____ Data excerpt

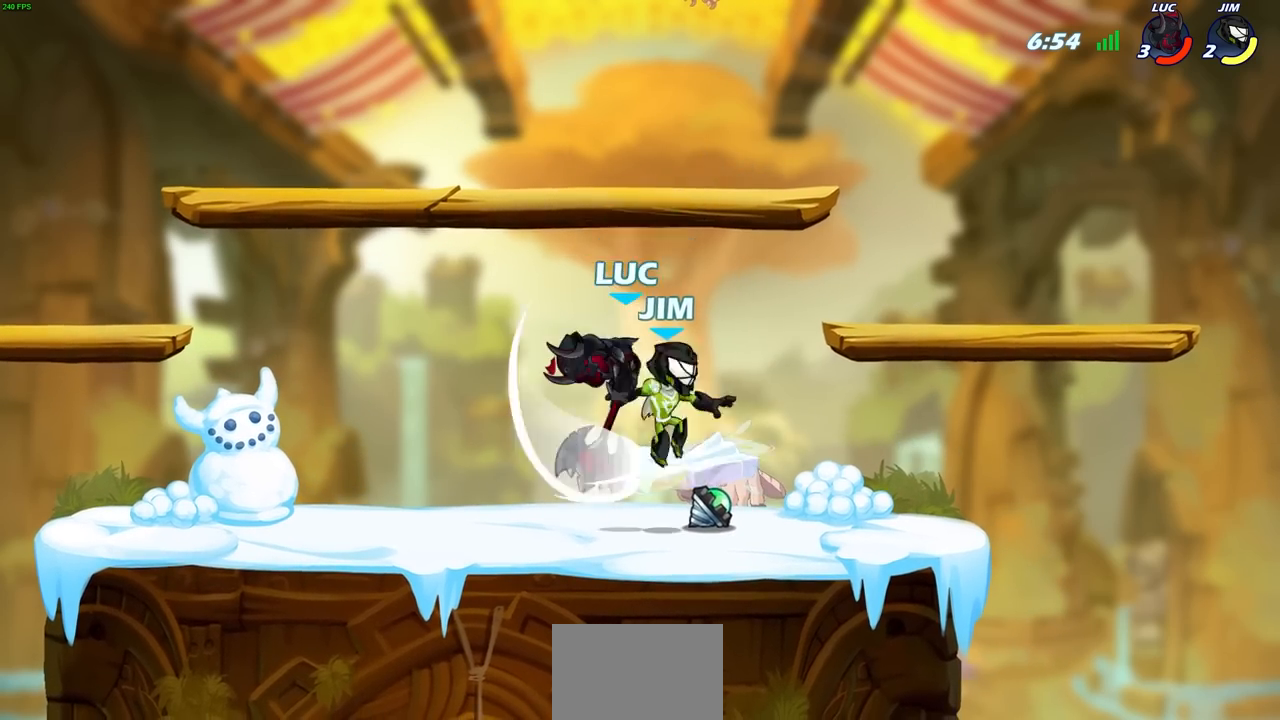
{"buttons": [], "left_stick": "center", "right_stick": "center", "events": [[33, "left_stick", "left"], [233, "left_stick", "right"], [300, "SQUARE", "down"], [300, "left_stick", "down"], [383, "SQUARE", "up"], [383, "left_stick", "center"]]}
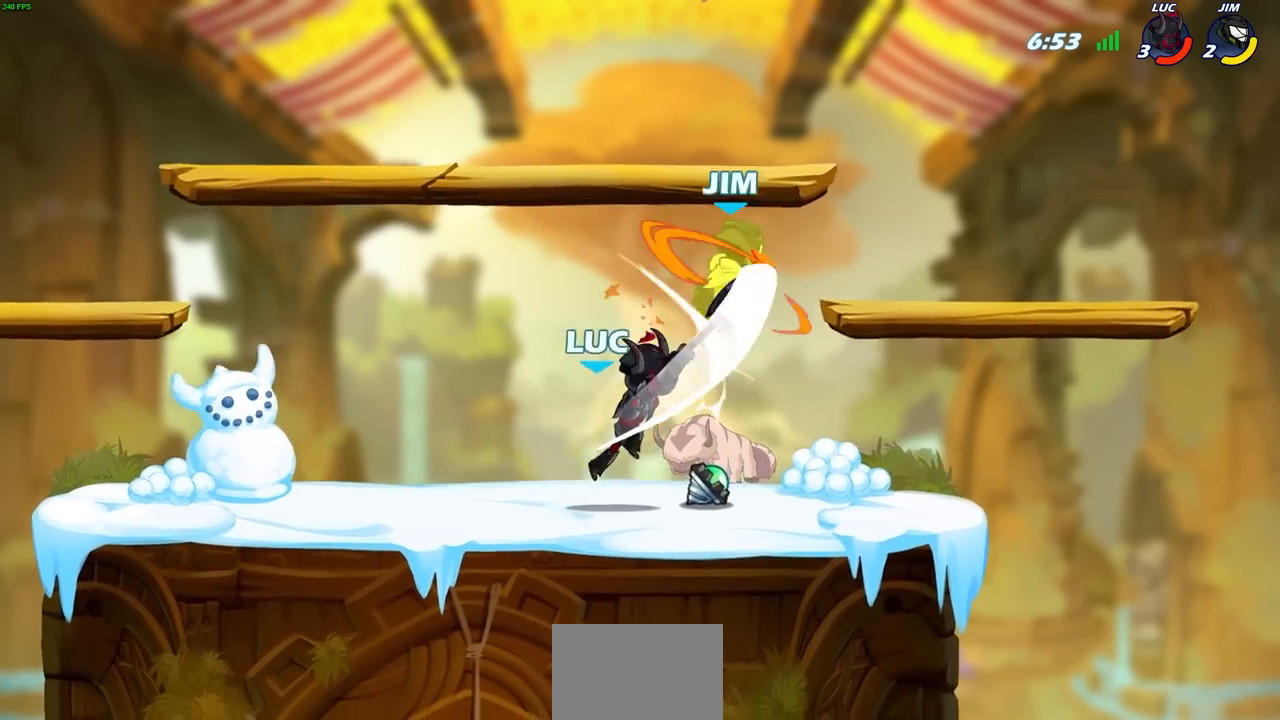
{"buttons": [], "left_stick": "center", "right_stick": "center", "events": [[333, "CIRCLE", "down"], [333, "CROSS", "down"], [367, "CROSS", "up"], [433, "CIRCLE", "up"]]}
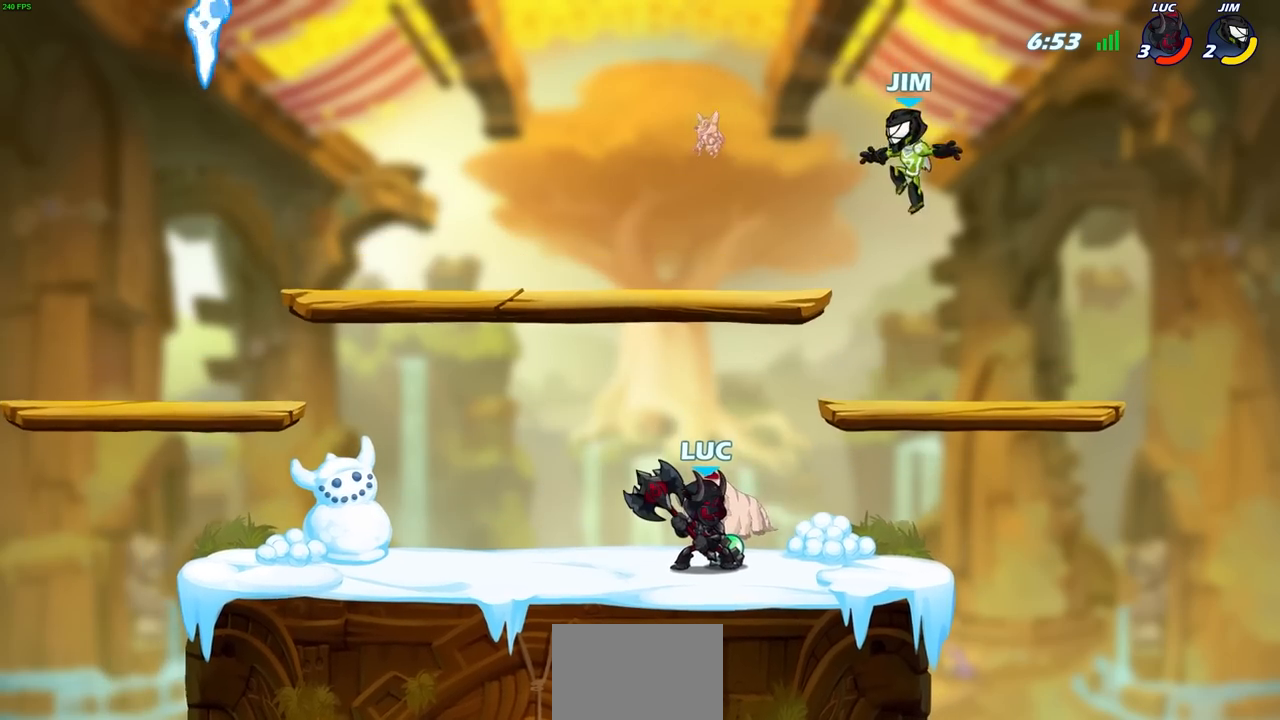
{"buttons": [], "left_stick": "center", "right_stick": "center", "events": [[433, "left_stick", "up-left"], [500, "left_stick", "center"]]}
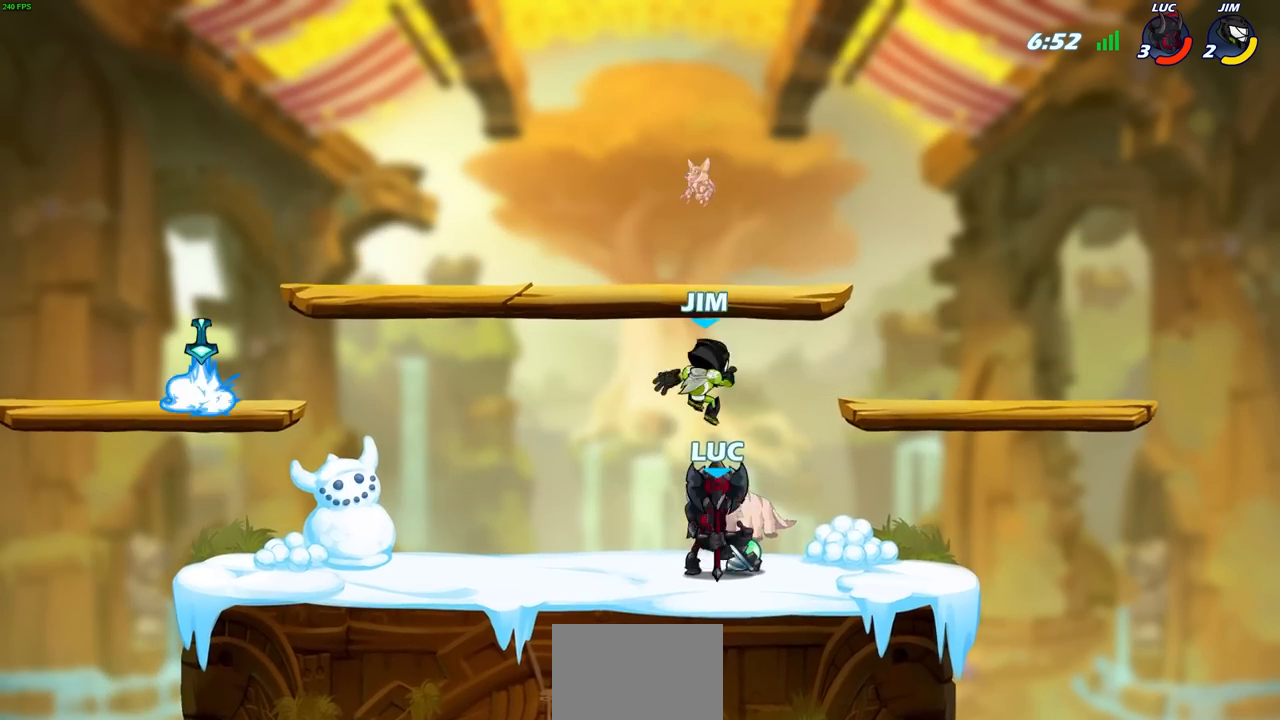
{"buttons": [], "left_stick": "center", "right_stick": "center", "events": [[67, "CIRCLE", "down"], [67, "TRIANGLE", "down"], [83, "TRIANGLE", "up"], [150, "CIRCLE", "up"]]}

________

■ **Problem description**
Would you retype every line shown above exactly, leaving the pictures aside?

■ **Completed exercise**
{"buttons": [], "left_stick": "center", "right_stick": "center", "events": [[33, "left_stick", "left"], [233, "left_stick", "right"], [300, "SQUARE", "down"], [300, "left_stick", "down"], [383, "SQUARE", "up"], [383, "left_stick", "center"]]}
{"buttons": [], "left_stick": "center", "right_stick": "center", "events": [[333, "CIRCLE", "down"], [333, "CROSS", "down"], [367, "CROSS", "up"], [433, "CIRCLE", "up"]]}
{"buttons": [], "left_stick": "center", "right_stick": "center", "events": [[433, "left_stick", "up-left"], [500, "left_stick", "center"]]}
{"buttons": [], "left_stick": "center", "right_stick": "center", "events": [[67, "CIRCLE", "down"], [67, "TRIANGLE", "down"], [83, "TRIANGLE", "up"], [150, "CIRCLE", "up"]]}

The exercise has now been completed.